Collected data
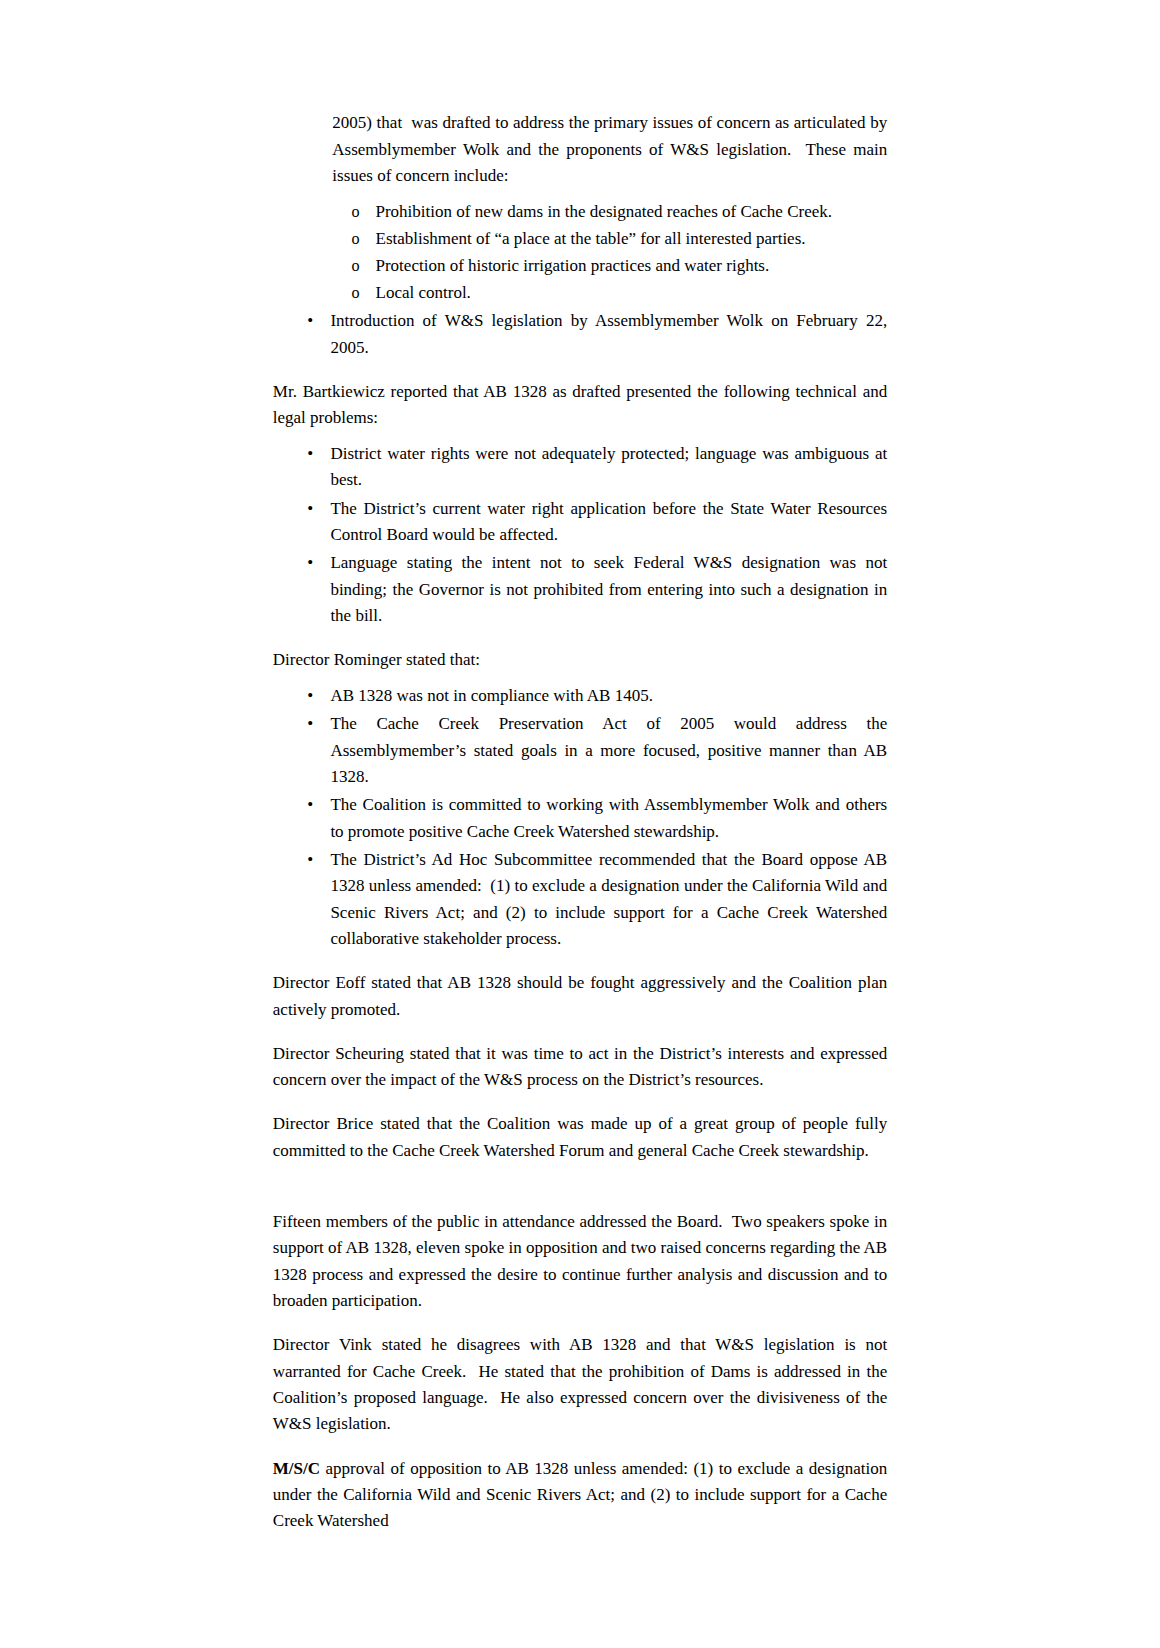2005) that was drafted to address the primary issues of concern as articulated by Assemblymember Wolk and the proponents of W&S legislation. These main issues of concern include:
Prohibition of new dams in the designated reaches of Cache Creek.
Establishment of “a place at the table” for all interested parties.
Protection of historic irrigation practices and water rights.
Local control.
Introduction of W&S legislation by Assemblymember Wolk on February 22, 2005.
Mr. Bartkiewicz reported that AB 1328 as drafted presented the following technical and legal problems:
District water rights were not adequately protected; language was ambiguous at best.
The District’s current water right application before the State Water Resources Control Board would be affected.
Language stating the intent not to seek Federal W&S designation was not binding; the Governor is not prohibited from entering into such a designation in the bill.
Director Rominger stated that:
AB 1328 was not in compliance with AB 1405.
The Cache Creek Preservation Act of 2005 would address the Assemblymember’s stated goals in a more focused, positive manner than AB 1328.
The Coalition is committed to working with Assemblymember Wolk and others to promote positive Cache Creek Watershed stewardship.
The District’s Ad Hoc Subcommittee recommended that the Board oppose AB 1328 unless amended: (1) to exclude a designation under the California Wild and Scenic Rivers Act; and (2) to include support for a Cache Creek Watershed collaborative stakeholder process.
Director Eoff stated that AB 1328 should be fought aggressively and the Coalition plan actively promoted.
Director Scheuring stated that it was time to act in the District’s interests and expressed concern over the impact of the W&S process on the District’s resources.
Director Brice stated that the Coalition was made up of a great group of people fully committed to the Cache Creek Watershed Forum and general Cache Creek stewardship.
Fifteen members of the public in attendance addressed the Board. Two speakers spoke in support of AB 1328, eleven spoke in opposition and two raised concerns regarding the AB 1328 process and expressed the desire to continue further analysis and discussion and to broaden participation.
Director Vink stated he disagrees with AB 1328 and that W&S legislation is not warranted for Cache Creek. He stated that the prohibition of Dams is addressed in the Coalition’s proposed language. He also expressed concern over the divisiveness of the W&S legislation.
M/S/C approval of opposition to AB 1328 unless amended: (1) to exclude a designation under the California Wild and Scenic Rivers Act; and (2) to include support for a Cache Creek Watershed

ACTIVITY:
Reply with one number: the count of lines in the entries that include the word "opposition".

REPLY:
2